**Requirement:** Going through the listing below, tally the lines that contain the word "Winyard" and give only that figure.

◆ ◆ ◆ ◆

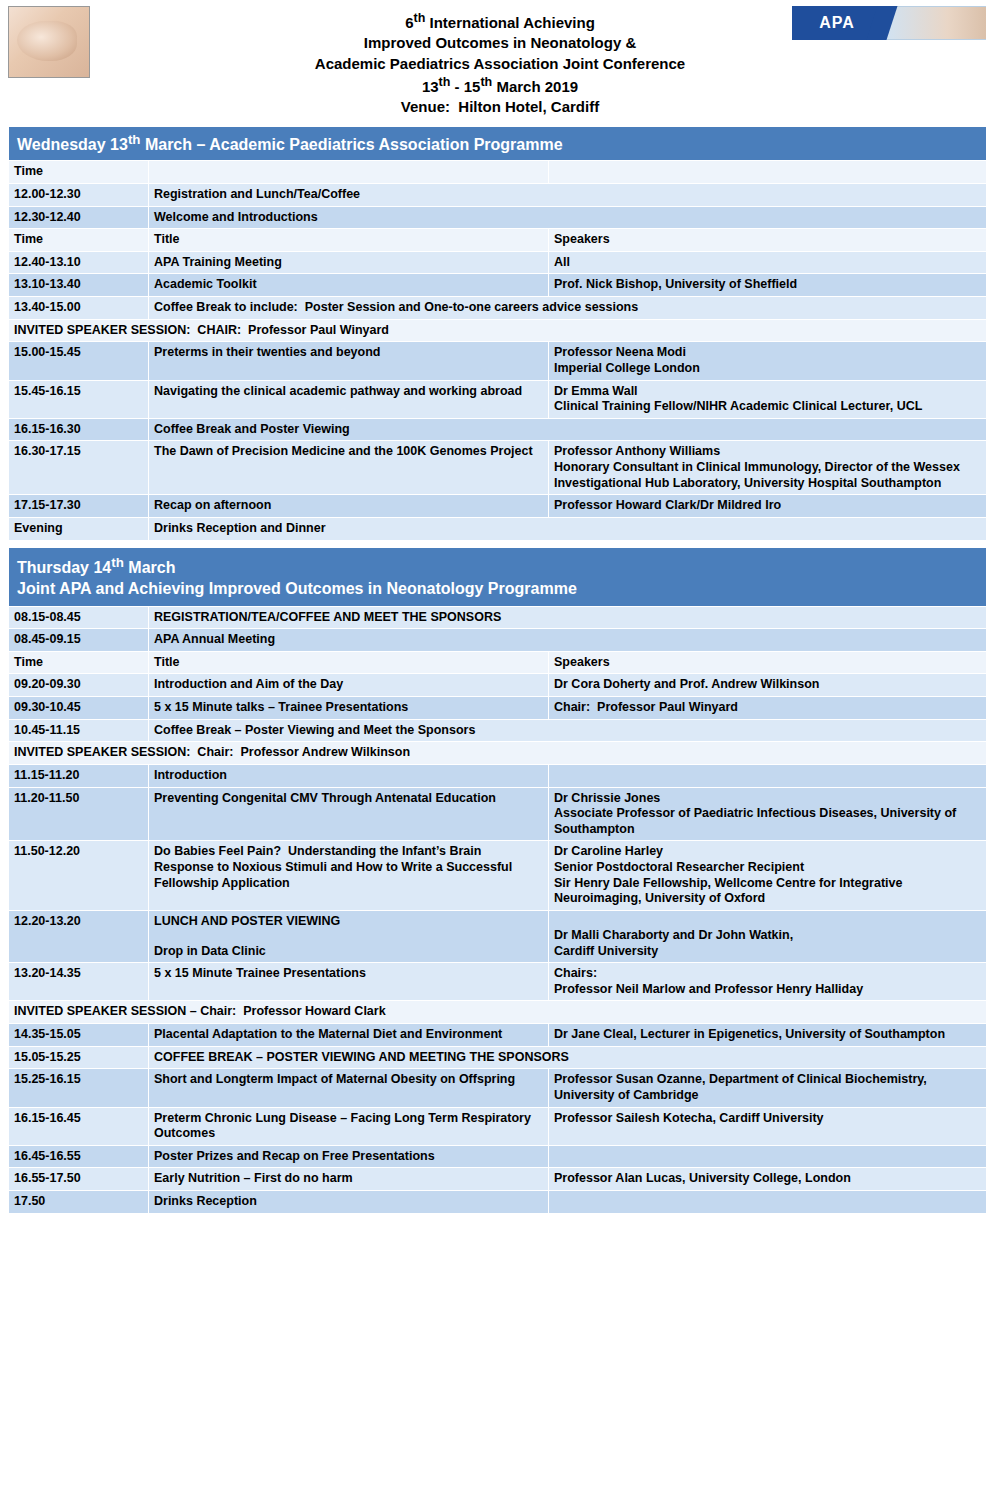APA
6th International Achieving Improved Outcomes in Neonatology & Academic Paediatrics Association Joint Conference 13th - 15th March 2019 Venue: Hilton Hotel, Cardiff
| Wednesday 13 th March – Academic Paediatrics Association Programme |
| Time | | |
| 12.00-12.30 | Registration and Lunch/Tea/Coffee |
| 12.30-12.40 | Welcome and Introductions |
| Time | Title | Speakers |
| 12.40-13.10 | APA Training Meeting | All |
| 13.10-13.40 | Academic Toolkit | Prof. Nick Bishop, University of Sheffield |
| 13.40-15.00 | Coffee Break to include: Poster Session and One-to-one careers advice sessions |
| INVITED SPEAKER SESSION: CHAIR: Professor Paul Winyard |
| 15.00-15.45 | Preterms in their twenties and beyond | Professor Neena Modi Imperial College London |
| 15.45-16.15 | Navigating the clinical academic pathway and working abroad | Dr Emma Wall Clinical Training Fellow/NIHR Academic Clinical Lecturer, UCL |
| 16.15-16.30 | Coffee Break and Poster Viewing |
| 16.30-17.15 | The Dawn of Precision Medicine and the 100K Genomes Project | Professor Anthony Williams Honorary Consultant in Clinical Immunology, Director of the Wessex Investigational Hub Laboratory, University Hospital Southampton |
| 17.15-17.30 | Recap on afternoon | Professor Howard Clark/Dr Mildred Iro |
| Evening | Drinks Reception and Dinner |
| Thursday 14 th March Joint APA and Achieving Improved Outcomes in Neonatology Programme |
| 08.15-08.45 | REGISTRATION/TEA/COFFEE AND MEET THE SPONSORS |
| 08.45-09.15 | APA Annual Meeting |
| Time | Title | Speakers |
| 09.20-09.30 | Introduction and Aim of the Day | Dr Cora Doherty and Prof. Andrew Wilkinson |
| 09.30-10.45 | 5 x 15 Minute talks – Trainee Presentations | Chair: Professor Paul Winyard |
| 10.45-11.15 | Coffee Break – Poster Viewing and Meet the Sponsors |
| INVITED SPEAKER SESSION: Chair: Professor Andrew Wilkinson |
| 11.15-11.20 | Introduction | |
| 11.20-11.50 | Preventing Congenital CMV Through Antenatal Education | Dr Chrissie Jones Associate Professor of Paediatric Infectious Diseases, University of Southampton |
| 11.50-12.20 | Do Babies Feel Pain? Understanding the Infant’s Brain Response to Noxious Stimuli and How to Write a Successful Fellowship Application | Dr Caroline Harley Senior Postdoctoral Researcher Recipient Sir Henry Dale Fellowship, Wellcome Centre for Integrative Neuroimaging, University of Oxford |
| 12.20-13.20 | LUNCH AND POSTER VIEWING Drop in Data Clinic | Dr Malli Charaborty and Dr John Watkin, Cardiff University |
| 13.20-14.35 | 5 x 15 Minute Trainee Presentations | Chairs: Professor Neil Marlow and Professor Henry Halliday |
| INVITED SPEAKER SESSION – Chair: Professor Howard Clark |
| 14.35-15.05 | Placental Adaptation to the Maternal Diet and Environment | Dr Jane Cleal, Lecturer in Epigenetics, University of Southampton |
| 15.05-15.25 | COFFEE BREAK – POSTER VIEWING AND MEETING THE SPONSORS |
| 15.25-16.15 | Short and Longterm Impact of Maternal Obesity on Offspring | Professor Susan Ozanne, Department of Clinical Biochemistry, University of Cambridge |
| 16.15-16.45 | Preterm Chronic Lung Disease – Facing Long Term Respiratory Outcomes | Professor Sailesh Kotecha, Cardiff University |
| 16.45-16.55 | Poster Prizes and Recap on Free Presentations | |
| 16.55-17.50 | Early Nutrition – First do no harm | Professor Alan Lucas, University College, London |
| 17.50 | Drinks Reception | |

◆ ◆ ◆ ◆

**Solution to the problem:** 2